Waiting periods for limited treatment slots and limits on how many treatment episodes are covered by insurance are barriers we must address. We must actively refute pop-culture misconceptions about coercive forms of “treatment” that strip dignity from patients.

Q: Is there racial bias in our response to the opioid crisis?

A: Part of the alarm associated with the opioid crisis is that these drugs are reaching mainstream populations previously perceived as being nonusers. Conventional wisdom relegates heroin to the category of a long-standing, inner-city, urban problem. However, the increase in deaths from prescription opioids has deeply affected rural and suburban areas.

Recent studies have suggested that blaming the problem on too many prescriptions may result from implicit racial bias. The anecdotes about “accidental addicts” are emblematic of the mindset, in which anyone but a person of color must have become addicted inadvertently. When minorities have been involved, the periodic calls to action about drugs have framed drug use as a moral failing. We have spent decades pathologizing minority communities for turning to drugs to cope with social stressors and structural inequities. That these phenomena also may afflict rural and predominantly white communities is emerging as a new realization in public discourse.

The public discourse on heroin has been imbued with xenophobic undertones for more than a century. In the U.S., a new wave of overdose deaths from fentanyl, imported from overseas, has been observed recently. Fentanyl is a more potent opioid than is found in traditional street drugs. Rather than acknowledge and address the demand for heroin, the conversation has focused on cutting off the supply from foreign suppliers. Demand reduction, not supply reduction, should be the starting point for our response to the crisis.

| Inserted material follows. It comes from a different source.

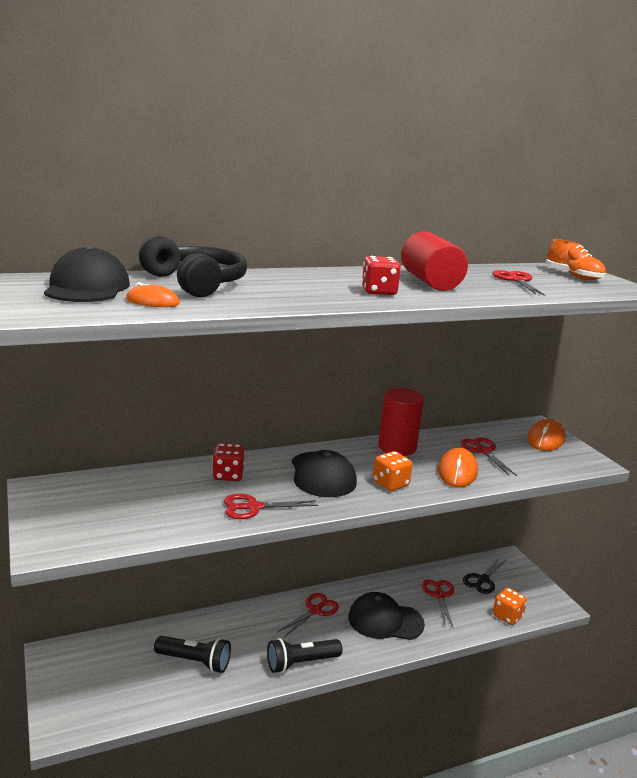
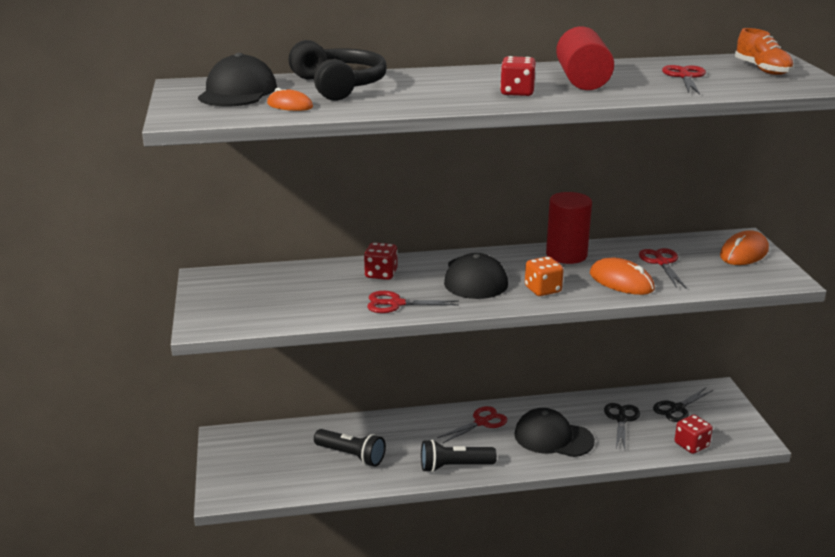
camera: 15 degrees right, 5 degrees up
(439, 595) = (621, 419): red scissors -> black scissors
(457, 471) = (621, 281): orange mouse -> orange mouse turned 75 degrees counterclockwise
(507, 616) = (691, 445): orange dice -> red dice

We are at a crossroads in drug policy and national discourse on drug abuse. The silver lining that accompanies the body count of the opioid crisis is that it has accelerated the positive reframing of substance use as a medical issue, rather than a “character flaw.” We must be vigilant to ensure that the medicalization of addictive disorders does not fade when our current opioid crisis does; otherwise, we will do disservice to those who face chemical dependency in decades to come.


The authors acknowledge the contributions of Dr. Leo Beletsky, associate professor of law and health sciences at Northeastern University, and Dr. Dan Ciccarone, professor of family community medicine at University of California at San Francisco, in developing these concepts.

Portions of this article will be published in a forthcoming commentary in an academic journal.